Eu já disse em outro post que nosso elogio da democracia não pode ser acrítico ou otimista à moda poliana. Antes de tudo é preciso consignar que o próprio conceito comporta sentidos — em seu berço, a Grécia antiga, uma sociedade escravista, aliás, estrangeiros e mulheres eram excluídos. Não existe linguagem sem engano, como diz Ítalo Calvino em suas "Cidades invisíveis", é portanto importante definir exatamente o que queremos dizer pelo termo.
Bom, decerto não é a tirania da maioria. O cálculo meramente numérico, no feitio utilitarista, deve ser rejeitado. O cálculo apenas numérico vai dizer que, em uma sala com dez pessoas, oito podem votar que duas devem se jogar pela janela.
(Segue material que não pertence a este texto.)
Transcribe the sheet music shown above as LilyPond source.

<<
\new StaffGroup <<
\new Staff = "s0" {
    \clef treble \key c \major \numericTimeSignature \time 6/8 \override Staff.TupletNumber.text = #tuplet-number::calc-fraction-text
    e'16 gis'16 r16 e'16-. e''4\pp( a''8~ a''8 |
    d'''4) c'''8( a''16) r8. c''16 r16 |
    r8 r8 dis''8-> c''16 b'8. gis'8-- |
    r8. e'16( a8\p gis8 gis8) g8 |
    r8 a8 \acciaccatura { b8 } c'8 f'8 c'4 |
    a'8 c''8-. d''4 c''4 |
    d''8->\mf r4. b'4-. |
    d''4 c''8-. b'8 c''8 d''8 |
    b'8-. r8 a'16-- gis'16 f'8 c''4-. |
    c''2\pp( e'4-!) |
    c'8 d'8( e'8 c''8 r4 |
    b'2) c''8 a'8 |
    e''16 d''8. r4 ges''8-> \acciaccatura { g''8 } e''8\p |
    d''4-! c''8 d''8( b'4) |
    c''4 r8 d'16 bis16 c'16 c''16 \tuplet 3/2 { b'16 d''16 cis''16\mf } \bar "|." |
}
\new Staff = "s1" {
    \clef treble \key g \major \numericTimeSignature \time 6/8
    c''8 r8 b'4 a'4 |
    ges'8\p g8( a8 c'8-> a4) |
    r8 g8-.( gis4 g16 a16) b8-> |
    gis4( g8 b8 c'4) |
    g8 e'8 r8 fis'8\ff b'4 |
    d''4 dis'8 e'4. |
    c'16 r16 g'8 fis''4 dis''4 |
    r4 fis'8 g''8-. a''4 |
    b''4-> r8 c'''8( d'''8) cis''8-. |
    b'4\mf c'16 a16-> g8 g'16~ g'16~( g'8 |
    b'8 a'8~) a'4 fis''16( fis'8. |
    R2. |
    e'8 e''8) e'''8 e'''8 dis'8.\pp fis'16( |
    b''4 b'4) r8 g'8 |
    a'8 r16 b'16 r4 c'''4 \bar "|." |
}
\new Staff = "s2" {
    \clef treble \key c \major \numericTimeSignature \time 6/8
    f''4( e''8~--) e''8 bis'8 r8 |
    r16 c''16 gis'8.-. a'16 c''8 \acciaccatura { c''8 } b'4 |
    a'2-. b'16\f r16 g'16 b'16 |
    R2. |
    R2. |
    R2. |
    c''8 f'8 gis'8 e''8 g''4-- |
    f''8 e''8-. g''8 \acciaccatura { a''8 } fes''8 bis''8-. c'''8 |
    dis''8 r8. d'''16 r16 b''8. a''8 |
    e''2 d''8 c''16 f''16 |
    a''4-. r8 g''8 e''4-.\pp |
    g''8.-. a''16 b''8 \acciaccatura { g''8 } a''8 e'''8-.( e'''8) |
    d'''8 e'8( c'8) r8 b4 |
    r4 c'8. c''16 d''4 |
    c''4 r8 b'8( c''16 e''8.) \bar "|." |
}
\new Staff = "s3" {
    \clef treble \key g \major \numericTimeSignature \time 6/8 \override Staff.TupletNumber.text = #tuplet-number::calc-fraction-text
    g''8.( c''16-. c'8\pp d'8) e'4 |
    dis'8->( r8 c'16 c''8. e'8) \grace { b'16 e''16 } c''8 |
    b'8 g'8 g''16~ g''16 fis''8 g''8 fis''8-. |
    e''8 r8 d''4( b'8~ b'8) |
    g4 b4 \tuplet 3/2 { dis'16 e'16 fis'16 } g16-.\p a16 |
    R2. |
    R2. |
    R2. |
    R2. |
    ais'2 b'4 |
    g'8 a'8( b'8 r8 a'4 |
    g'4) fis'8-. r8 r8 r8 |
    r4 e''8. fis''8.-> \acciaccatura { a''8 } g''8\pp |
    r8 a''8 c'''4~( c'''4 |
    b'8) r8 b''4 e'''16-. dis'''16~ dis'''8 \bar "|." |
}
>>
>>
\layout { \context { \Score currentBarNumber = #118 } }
A maioria decidiu, afinal. É um exemplo tosco, mas apenas para situar as coisas — a maioria decide, ok, mas dentro de parâmetros e respeitados os direitos da minoria.
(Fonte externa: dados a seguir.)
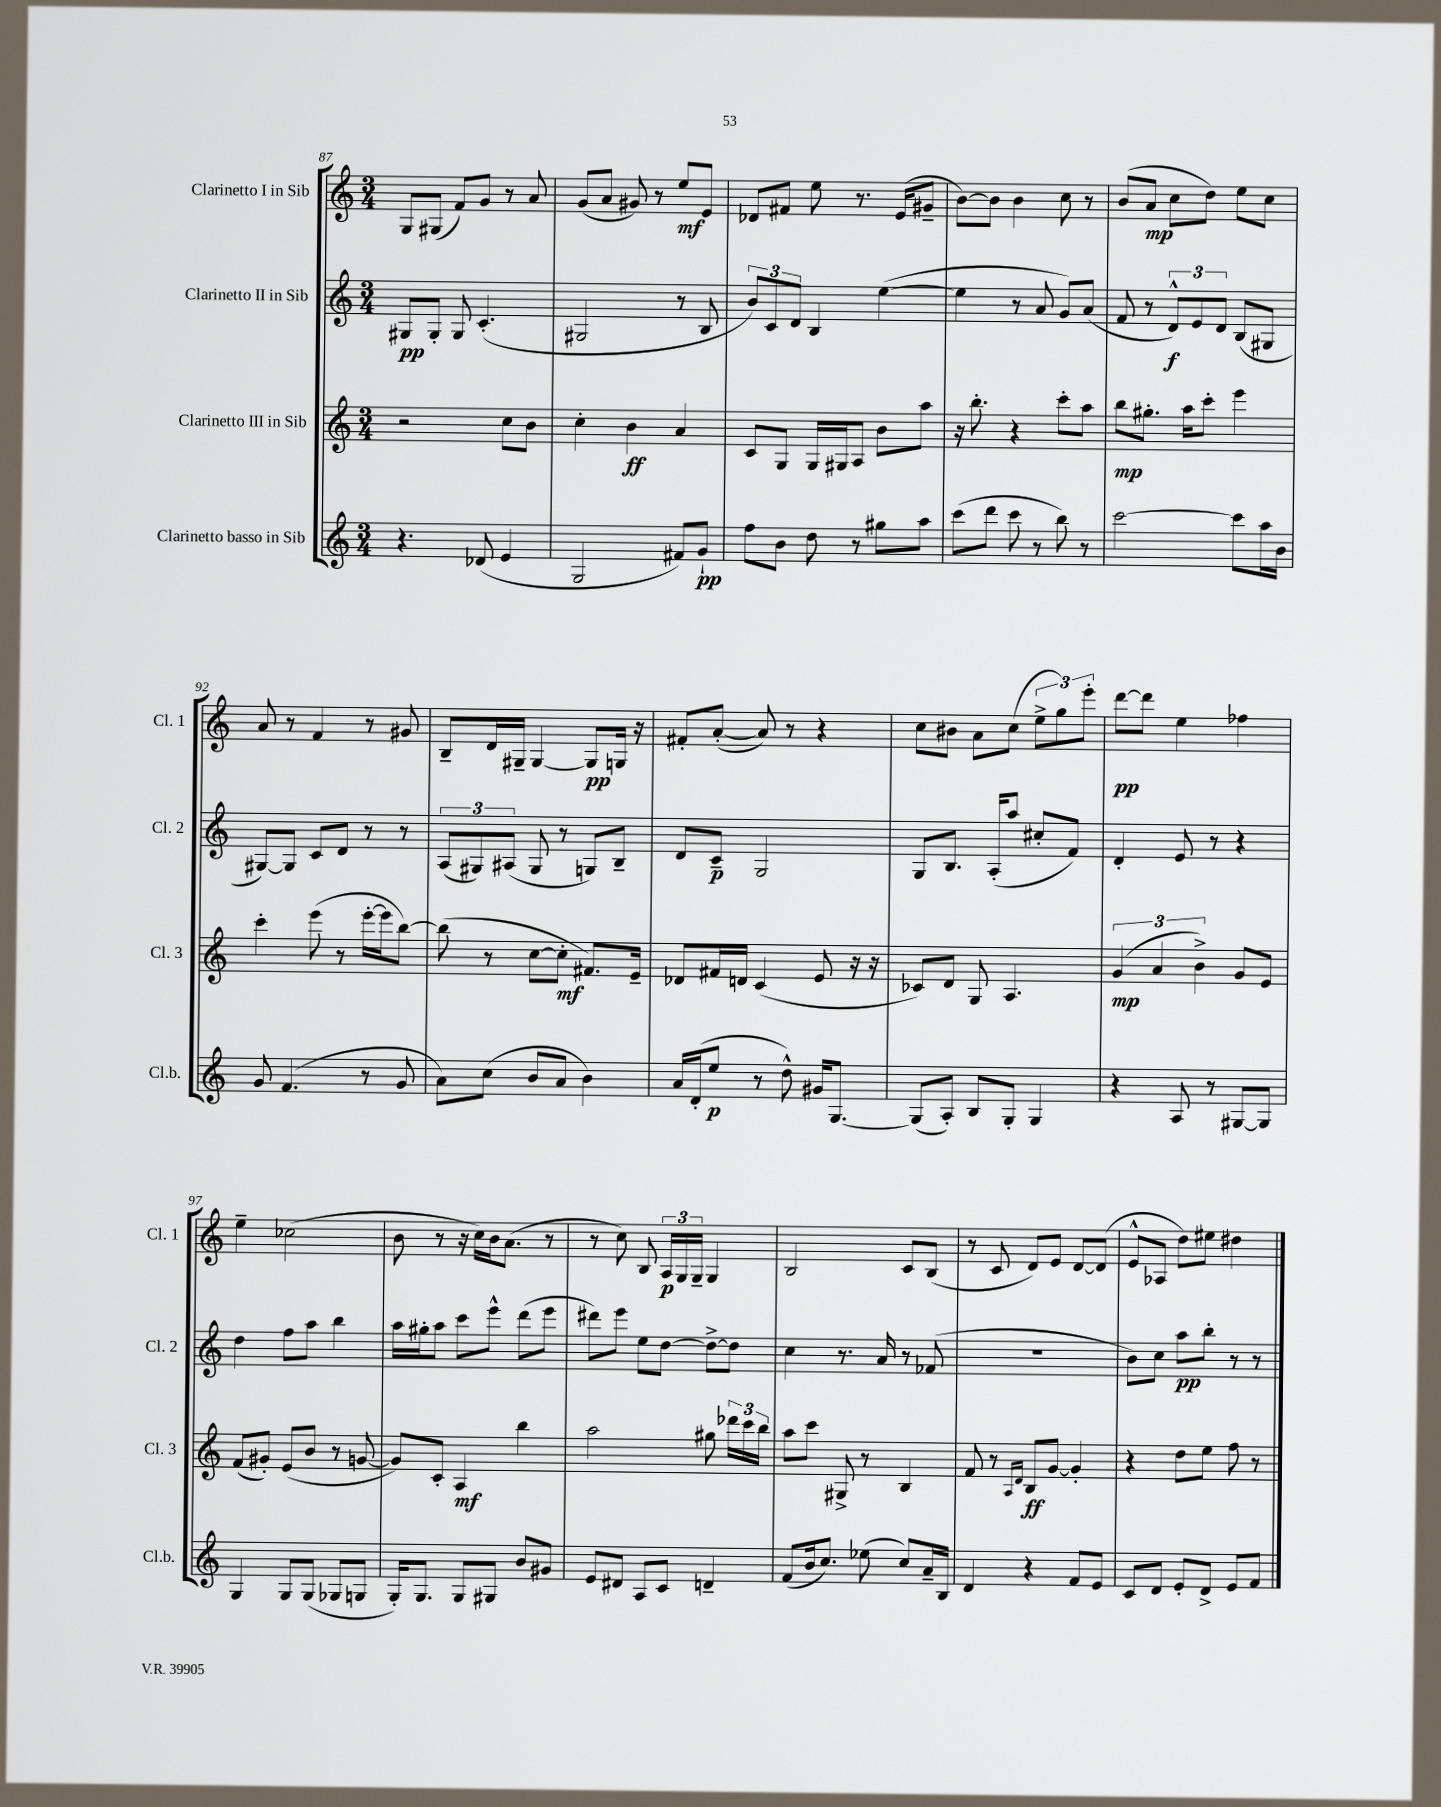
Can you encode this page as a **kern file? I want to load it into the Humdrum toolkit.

**kern	**dynam	**kern	**dynam	**kern	**dynam	**kern	**dynam
*part4	*part4	*part3	*part3	*part2	*part2	*part1	*part1
*staff4	*staff4	*staff3	*staff3	*staff2	*staff2	*staff1	*staff1
*I"Clarinetto basso in Sib	*	*I"Clarinetto III in Sib	*	*I"Clarinetto II in Sib	*	*I"Clarinetto I in Sib	*
*I'Cl.b.	*	*I'Cl. 3	*	*I'Cl. 2	*	*I'Cl. 1	*
*clefG2	*	*clefG2	*	*clefG2	*	*clefG2	*
*k[]	*	*k[]	*	*k[]	*	*k[]	*
*M3/4	*	*M3/4	*	*M3/4	*	*M3/4	*
=87	=87	=87	=87	=87	=87	=87	=87
4.r	.	2r	.	8G#X/L	pp	8G/L	.
.	.	.	.	8G#'/J	.	(8G#X/J	.
.	.	.	.	8G#/	.	8f/L)	.
(8d-X/	.	.	.	(4.c'/	.	8g/J	.
4e/	.	8cc\L	.	.	.	8r	.
.	.	8b\J	.	.	.	8a/	.
=88	=88	=88	=88	=88	=88	=88	=88
2G/	.	4cc'\	.	2G#X/	.	(8g/L	.
.	.	.	.	.	.	8a/J	.
.	.	4b\	ff	.	.	8g#X/)	.
.	.	.	.	.	.	8r	.
8f#X/L)	.	4a/	.	8r	.	8ee/L	mf
8g`/J	pp	.	.	8B/	.	8e/J	.
=89	=89	=89	=89	=89	=89	=89	=89
8ff\L	.	8c/L	.	12b/L)	.	8d-X/L	.
.	.	.	.	12c/	.	.	.
8b\J	.	8G/J	.	.	.	8f#X/J	.
.	.	.	.	12d/J	.	.	.
8dd\	.	16G/LL	.	4B/	.	8ee\	.
.	.	16G#X/J	.	.	.	.	.
8r	.	8A/J	.	.	.	8.r	.
8gg#X\L	.	8b\L	.	([4ee\	.	.	.
.	.	.	.	.	.	(16e/KL	.
8aa\J	.	8aa\J	.	.	.	8g#X~/J	.
=90	=90	=90	=90	=90	=90	=90	=90
(8ccc\L	.	16r	.	4ee\]	.	[8b\L)	.
.	.	8.bb'\	.	.	.	.	.
8ddd\J	.	.	.	.	.	8b\J]	.
8ccc\	.	4r	.	8r	.	4b\	.
8r	.	.	.	8a/	.	.	.
8bb\)	.	8ccc'\L	.	8g/L)	.	8cc\	.
8r	.	8aa\J	.	(8a/J	.	8r	.
=91	=91	=91	=91	=91	=91	=91	=91
[2ccc\	.	8bb\L	mp	8f/	.	(8b/L	.
.	.	8.gg#X'\J	.	8r	.	8a/J	mp
.	.	.	.	12d^^/L)	f	8cc\L	.
.	.	16aa\KL	.	.	.	.	.
.	.	.	.	12e/	.	.	.
.	.	8ccc'\J	.	.	.	8dd\J)	.
.	.	.	.	12d/J	.	.	.
8ccc\L]	.	4eee\	.	(8B/L	.	8ee\L	.
16aa\L	.	.	.	8G#X/J	.	8cc\J	.
16b\JJ	.	.	.	.	.	.	.
!!LO:LB:g=z
=92	=92	=92	=92	=92	=92	=92	=92
8g/	.	4ccc'\	.	[8G#X/L)	.	8a/	.
(4.f/	.	.	.	8G#/J]	.	8r	.
.	.	(8eee\	.	8c/L	.	4f/	.
.	.	8r	.	8d/J	.	.	.
8r	.	[16eee'\LL	.	8r	.	8r	.
.	.	16eee\J]	.	.	.	.	.
8g/	.	[8bb\J)	.	8r	.	8g#X/	.
=93	=93	=93	=93	=93	=93	=93	=93
8a\L)	.	(8bb\]	.	(12A/L	.	8B~/L	.
.	.	.	.	12G#X/)	.	.	.
(8cc\J	.	8r	.	.	.	16d/L	.
.	.	.	.	(12A#X/J	.	.	.
.	.	.	.	.	.	16G#X~/JJ	.
8b/L	.	[8cc\L	.	8G#/	.	[4G#/	.
8a/J	.	8cc'\J]	mf	8r	.	.	.
4b\)	.	8.f#X/L)	.	8Gn/L)	.	8G#/L]	pp
.	.	.	.	8B~/J	.	16Gn/Jk	.
.	.	16e~/Jk	.	.	.	16r	.
=94	=94	=94	=94	=94	=94	=94	=94
16a/LL	.	8d-X/L	.	8d/L	.	8f#X'/L	.
(16d'/J	.	.	.	.	.	.	.
8ee/J	p	16f#X/L	.	8c~/J	p	([8a'/J	.
.	.	16dn/JJ	.	.	.	.	.
8r	.	(4c/	.	2G/	.	8a/])	.
8dd^^\)	.	.	.	.	.	8r	.
16g#X/KL	.	8e/	.	.	.	4r	.
[8.G/J	.	.	.	.	.	.	.
.	.	16r	.	.	.	.	.
.	.	16r	.	.	.	.	.
=95	=95	=95	=95	=95	=95	=95	=95
(8G/L]	.	8c-X/L)	.	8G/L	.	8cc\L	.
8A'/J)	.	8d/J	.	8.B/J	.	8b#X\J	.
8B/L	.	8G/	.	.	.	8a\L	.
.	.	.	.	(16A'/KL	.	.	.
8G'/J	.	4.A/	.	8aa/J	.	(8cc\J	.
4G/	.	.	.	8cc#X'/L	.	12ee^\L	.
.	.	.	.	.	.	12gg\)	.
.	.	.	.	8f/J)	.	.	.
.	.	.	.	.	.	12eee'\J	.
=96	=96	=96	=96	=96	=96	=96	=96
4r	.	(6g/	mp	4d'/	.	[8ddd\L	pp
.	.	.	.	.	.	8ddd\J]	.
.	.	6a/	.	.	.	.	.
8A/	.	.	.	8e/	.	4ee\	.
.	.	6b^\)	.	.	.	.	.
8r	.	.	.	8r	.	.	.
[8G#X/L	.	8g/L	.	4r	.	4ff-X\	.
8G#/J]	.	8e/J	.	.	.	.	.
!!LO:LB:g=z
=97	=97	=97	=97	=97	=97	=97	=97
4G/	.	(8f/L	.	4dd\	.	4ee~\	.
.	.	8g#X'/J)	.	.	.	.	.
8G/L	.	(8e/L	.	8ff\L	.	(2cc-X\	.
(8G/J	.	8b/J	.	8aa\J	.	.	.
8G-X/L	.	8r	.	4bb\	.	.	.
8Gn/J	.	[8gn/	.	.	.	.	.
=98	=98	=98	=98	=98	=98	=98	=98
16G'/KL)	.	8g/L])	.	16aa\LL	.	8b\	.
8.G/J	.	.	.	16gg#X'\J	.	.	.
.	.	8c'/J	.	8aa\J	.	8r	.
8G/L	.	4A/	mf	8ccc\L	.	16r	.
.	.	.	.	.	.	16cc\LL)	.
8G#X/J	.	.	.	8eee^^\J	.	16b\J	.
.	.	.	.	.	.	(8.a\J	.
8b/L	.	4bb\	.	(8ddd\L	.	.	.
8g#X/J	.	.	.	8eee\J	.	8r	.
=99	=99	=99	=99	=99	=99	=99	=99
8e/L	.	2aa\	.	8ddd#X\L)	.	8r	.
8d#X/J	.	.	.	8eee\J	.	8cc\)	.
8A/L	.	.	.	8ee\L	.	8B/	.
8c/J	.	.	.	[8dd\J	.	24A/LL	p
.	.	.	.	.	.	24G/	.
.	.	.	.	.	.	24G~/JJ	.
4dn~/	.	8gg#X\	.	8dd^\L_	.	4G/	.
.	.	24ddd-X\LL	.	8dd\J]	.	.	.
.	.	24ccc\	.	.	.	.	.
.	.	24bb\JJ	.	.	.	.	.
=100	=100	=100	=100	=100	=100	=100	=100
(8f/L	.	8aa\L	.	4cc\	.	2B/	.
16b/k	.	8ccc\J	.	.	.	.	.
8.cc/J)	.	.	.	.	.	.	.
.	.	8G#X^/	.	8.r	.	.	.
(8ee-X\	.	8r	.	.	.	.	.
.	.	.	.	16a/	.	.	.
8cc/L)	.	4B/	.	8r	.	8c/L	.
16a~/L	.	.	.	(8f-X/	.	(8B/J	.
16B/JJ	.	.	.	.	.	.	.
=101	=101	=101	=101	=101	=101	=101	=101
4d/	.	8f/	.	2.r	.	8r	.
.	.	8r	.	.	.	8c/	.
.	.	16qqA/LL	.	.	.	.	.
.	.	16qqd/JJ	.	.	.	.	.
4r	.	8B/L	ff	.	.	8d/L)	.
.	.	[8g/J	.	.	.	8e/J	.
8f/L	.	4g'/]	.	.	.	[8d/L	.
8e/J	.	.	.	.	.	(8d/J]	.
=102	=102	=102	=102	=102	=102	=102	=102
8c/L	.	4r	.	8b\L)	.	8e^^/L	.
8d/J	.	.	.	8cc\J	.	8A-X/J	.
8e'/L	.	8dd\L	.	8aa\L	pp	8dd\L)	.
8d^/J	.	8ee\J	.	8bb'\J	.	8ee#X\J	.
8e/L	.	8ff\	.	8r	.	4dd#X\	.
8f/J	.	8r	.	8r	.	.	.
==	==	==	==	==	==	==	==
*-	*-	*-	*-	*-	*-	*-	*-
Incide aqui o papel contramajoritário do Judiciário. O que queremos dizer com isso? Que o Legislativo e o Executivo, apesar de sufragados pela vontade popular — afinal seus membros são eleitos, são escolhidos pelo povo — podem ter seus atos derrubados pelo Judiciário, cujos membros não passam pelo mesmo processo de escolha. Nesse sentido, ao declarar a inconstitucionalidade de uma lei ou ato normativo o Judiciário parece estar indo contra a "vontade da maioria".
Contudo, além da própria Constituição — portanto fruto de representantes populares, o constituinte originário — prever isso, há o fato, mesmo metajurídico, de que a democracia pressupõe não apenas o respeito à vontade da maioria como também o respeito aos direitos e garantias fundamentais das minorias.